Format the record lines as a Markdown table with two columns, Row and Line text, leaving out any blank lines. Start at the line that contains "Bancos y entidades" and stop after the line that contains "Las instituciones educativas".

Data items:
►

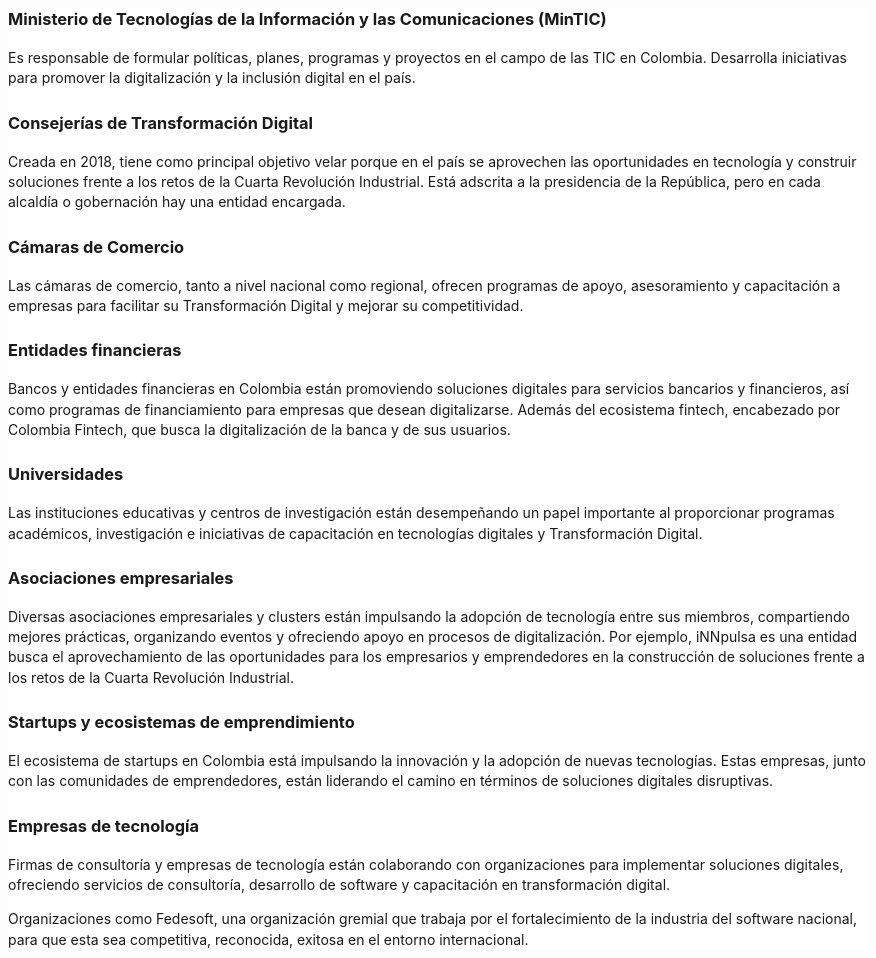 ### **Ministerio de Tecnologías de la Información y las Comunicaciones (MinTIC)**

Es responsable de formular políticas, planes, programas y proyectos en el campo de las TIC en Colombia. Desarrolla iniciativas para promover la digitalización y la inclusión digital en el país.

### **Consejerías de Transformación Digital**

Creada en 2018, tiene como principal objetivo velar porque en el país se aprovechen las oportunidades en tecnología y construir soluciones frente a los retos de la Cuarta Revolución Industrial. Está adscrita a la presidencia de la República, pero en cada alcaldía o gobernación hay una entidad encargada.

### **Cámaras de Comercio**

Las cámaras de comercio, tanto a nivel nacional como regional, ofrecen programas de apoyo, asesoramiento y capacitación a empresas para facilitar su Transformación Digital y mejorar su competitividad.

### **Entidades financieras**

Bancos y entidades financieras en Colombia están promoviendo soluciones digitales para servicios bancarios y financieros, así como programas de financiamiento para empresas que desean digitalizarse. Además del ecosistema fintech, encabezado por Colombia Fintech, que busca la digitalización de la banca y de sus usuarios.

### Universidades

Las instituciones educativas y centros de investigación están desempeñando un papel importante al proporcionar programas académicos, investigación e iniciativas de capacitación en tecnologías digitales y Transformación Digital.

### **Asociaciones empresariales**

Diversas asociaciones empresariales y clusters están impulsando la adopción de tecnología entre sus miembros, compartiendo mejores prácticas, organizando eventos y ofreciendo apoyo en procesos de digitalización. Por ejemplo, iNNpulsa es una entidad busca el aprovechamiento de las oportunidades para los empresarios y emprendedores en la construcción de soluciones frente a los retos de la Cuarta Revolución Industrial.

### **Startups y ecosistemas de emprendimiento**

El ecosistema de startups en Colombia está impulsando la innovación y la adopción de nuevas tecnologías. Estas empresas, junto con las comunidades de emprendedores, están liderando el camino en términos de soluciones digitales disruptivas.

### **Empresas de tecnología**

Firmas de consultoría y empresas de tecnología están colaborando con organizaciones para implementar soluciones digitales, ofreciendo servicios de consultoría, desarrollo de software y capacitación en transformación digital.

Organizaciones como Fedesoft, una organización gremial que trabaja por el fortalecimiento de la industria del software nacional, para que esta sea competitiva, reconocida, exitosa en el entorno internacional.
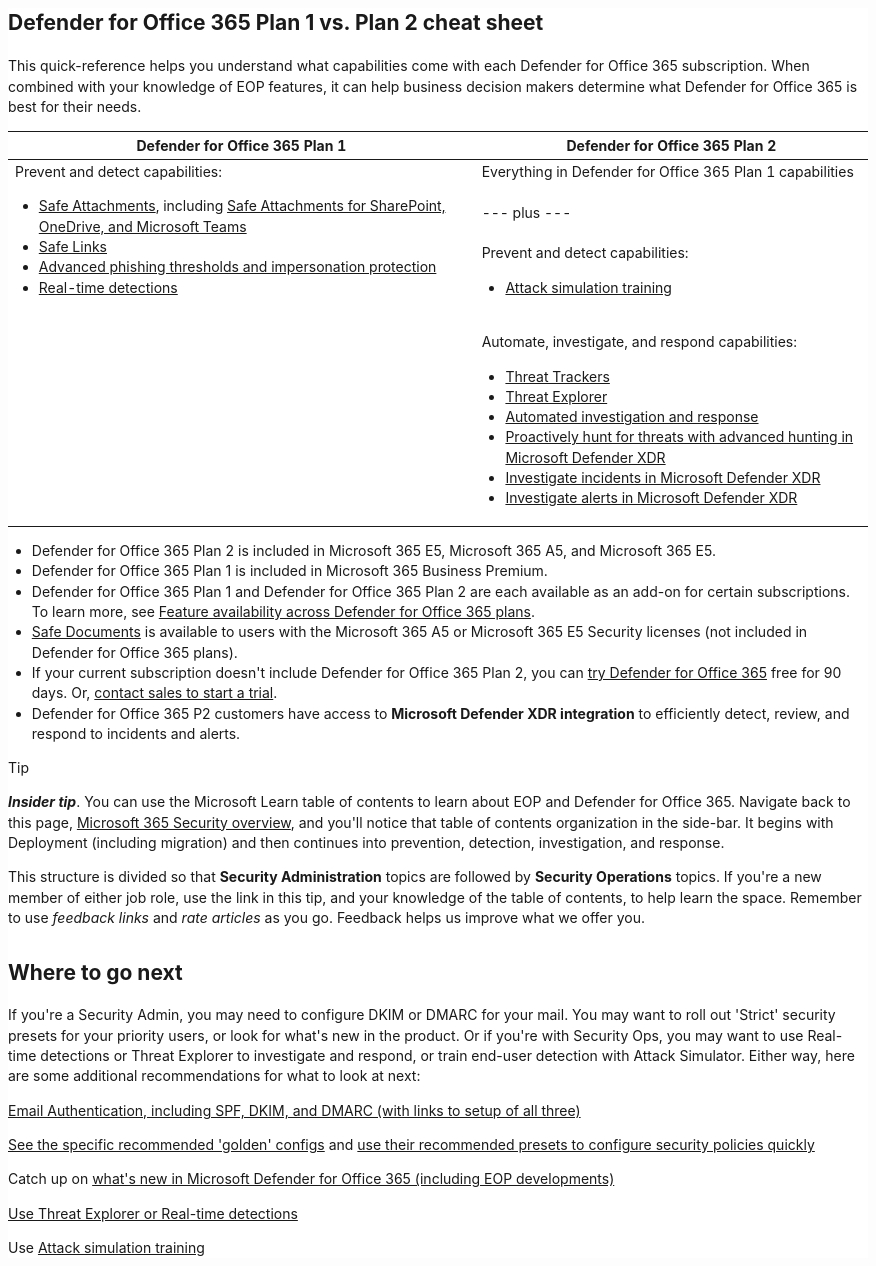 ## Defender for Office 365 Plan 1 vs. Plan 2 cheat sheet

This quick-reference helps you understand what capabilities come with each Defender for Office 365 subscription. When combined with your knowledge of EOP features, it can help business decision makers determine what Defender for Office 365 is best for their needs.

|Defender for Office 365 Plan 1|Defender for Office 365 Plan 2|
|---|---|
|Prevent and detect capabilities: <ul><li>[Safe Attachments](safe-attachments-about.md), including [Safe Attachments for SharePoint, OneDrive, and Microsoft Teams](safe-attachments-for-spo-odfb-teams-about.md)</li><li>[Safe Links](safe-links-about.md)</li><li>[Advanced phishing thresholds and impersonation protection](anti-phishing-policies-about.md#exclusive-settings-in-anti-phishing-policies-in-microsoft-defender-for-office-365)</li><li>[Real-time detections](threat-explorer-real-time-detections-about.md)</li></ul>|Everything in Defender for Office 365 Plan 1 capabilities <br/><br/> --- plus --- <br/><br/> Prevent and detect capabilities: <ul><li>[Attack simulation training](attack-simulation-training-simulations.md)</li></ul> <br/> Automate, investigate, and respond capabilities: <ul><li>[Threat Trackers](threat-trackers.md)</li><li>[Threat Explorer](threat-explorer-real-time-detections-about.md)</li><li>[Automated investigation and response](air-about.md)</li><li>[Proactively hunt for threats with advanced hunting in Microsoft Defender XDR](../defender/advanced-hunting-overview.md)</li><li>[Investigate incidents in Microsoft Defender XDR](../defender/investigate-incidents.md)</li><li>[Investigate alerts in Microsoft Defender XDR](../defender/investigate-alerts.md)</li></ul>|

- Defender for Office 365 Plan 2 is included in Microsoft 365 E5, Microsoft 365 A5, and Microsoft 365 E5.
- Defender for Office 365 Plan 1 is included in Microsoft 365 Business Premium.
- Defender for Office 365 Plan 1 and Defender for Office 365 Plan 2 are each available as an add-on for certain subscriptions. To learn more, see [Feature availability across Defender for Office 365 plans](/office365/servicedescriptions/office-365-advanced-threat-protection-service-description#feature-availability-across-advanced-threat-protection-atp-plans).
- [Safe Documents](safe-documents-in-e5-plus-security-about.md) is available to users with the Microsoft 365 A5 or Microsoft 365 E5 Security licenses (not included in Defender for Office 365 plans).
- If your current subscription doesn't include Defender for Office 365 Plan 2, you can [try Defender for Office 365](try-microsoft-defender-for-office-365.md) free for 90 days. Or, [contact sales to start a trial](https://info.microsoft.com/ww-landing-M365SMB-web-contact.html).
- Defender for Office 365 P2 customers have access to **Microsoft Defender XDR integration** to efficiently detect, review, and respond to incidents and alerts.

> [!TIP]
> ***Insider tip***. You can use the Microsoft Learn table of contents to learn about EOP and Defender for Office 365. Navigate back to this page, [Microsoft 365 Security overview](index.yml), and you'll notice that table of contents organization in the side-bar. It begins with Deployment (including migration) and then continues into prevention, detection, investigation, and response.
>
> This structure is divided so that **Security Administration** topics are followed by **Security Operations** topics. If you're a new member of either job role, use the link in this tip, and your knowledge of the table of contents, to help learn the space. Remember to use *feedback links* and *rate articles* as you go. Feedback helps us improve what we offer you.

## Where to go next

If you're a Security Admin, you may need to configure DKIM or DMARC for your mail. You may want to roll out 'Strict' security presets for your priority users, or look for what's new in the product. Or if you're with Security Ops, you may want to use Real-time detections or Threat Explorer to investigate and respond, or train end-user detection with Attack Simulator. Either way, here are some additional recommendations for what to look at next:

[Email Authentication, including SPF, DKIM, and DMARC (with links to setup of all three)](email-authentication-about.md)

[See the specific recommended 'golden' configs](recommended-settings-for-eop-and-office365.md) and [use their recommended presets to configure security policies quickly](preset-security-policies.md)

Catch up on [what's new in Microsoft Defender for Office 365 (including EOP developments)](defender-for-office-365-whats-new.md)

[Use Threat Explorer or Real-time detections](threat-explorer-real-time-detections-about.md)

Use [Attack simulation training](attack-simulation-training-simulations.md)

◄

Task output:
| Row | Line text |
|---|---|
| 1 | Bancos y entidades financieras en Colombia están promoviendo soluciones digitales para servicios bancarios y financieros, así como programas de financiamiento para empresas que desean digitalizarse. Además del ecosistema fintech, encabezado por Colombia Fintech, que busca la digitalización de la banca y de sus usuarios. |
| 2 | ### Universidades |
| 3 | Las instituciones educativas y centros de investigación están desempeñando un papel importante al proporcionar programas académicos, investigación e iniciativas de capacitación en tecnologías digitales y Transformación Digital. |